───── Records provided

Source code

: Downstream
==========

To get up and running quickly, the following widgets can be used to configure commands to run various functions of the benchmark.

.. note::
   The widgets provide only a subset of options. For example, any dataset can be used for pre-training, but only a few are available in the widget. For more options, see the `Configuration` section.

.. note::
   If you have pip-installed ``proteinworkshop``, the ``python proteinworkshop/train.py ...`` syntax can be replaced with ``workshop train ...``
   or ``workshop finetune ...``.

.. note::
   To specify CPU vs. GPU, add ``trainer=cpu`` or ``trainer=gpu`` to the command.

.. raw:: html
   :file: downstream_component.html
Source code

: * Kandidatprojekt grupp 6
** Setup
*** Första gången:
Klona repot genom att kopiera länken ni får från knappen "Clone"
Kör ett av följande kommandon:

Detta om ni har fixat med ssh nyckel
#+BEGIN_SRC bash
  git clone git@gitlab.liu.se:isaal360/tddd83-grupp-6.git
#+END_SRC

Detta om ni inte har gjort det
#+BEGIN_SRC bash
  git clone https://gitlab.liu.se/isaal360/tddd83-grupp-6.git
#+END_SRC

──────────

» What you are asked to do: Give all of the entries again, exactly.

» Solved exercise:
Source code

: Downstream
==========

To get up and running quickly, the following widgets can be used to configure commands to run various functions of the benchmark.

.. note::
   The widgets provide only a subset of options. For example, any dataset can be used for pre-training, but only a few are available in the widget. For more options, see the `Configuration` section.

.. note::
   If you have pip-installed ``proteinworkshop``, the ``python proteinworkshop/train.py ...`` syntax can be replaced with ``workshop train ...``
   or ``workshop finetune ...``.

.. note::
   To specify CPU vs. GPU, add ``trainer=cpu`` or ``trainer=gpu`` to the command.

.. raw:: html
   :file: downstream_component.html
Source code

: * Kandidatprojekt grupp 6
** Setup
*** Första gången:
Klona repot genom att kopiera länken ni får från knappen "Clone"
Kör ett av följande kommandon:

Detta om ni har fixat med ssh nyckel
#+BEGIN_SRC bash
  git clone git@gitlab.liu.se:isaal360/tddd83-grupp-6.git
#+END_SRC

Detta om ni inte har gjort det
#+BEGIN_SRC bash
  git clone https://gitlab.liu.se/isaal360/tddd83-grupp-6.git
#+END_SRC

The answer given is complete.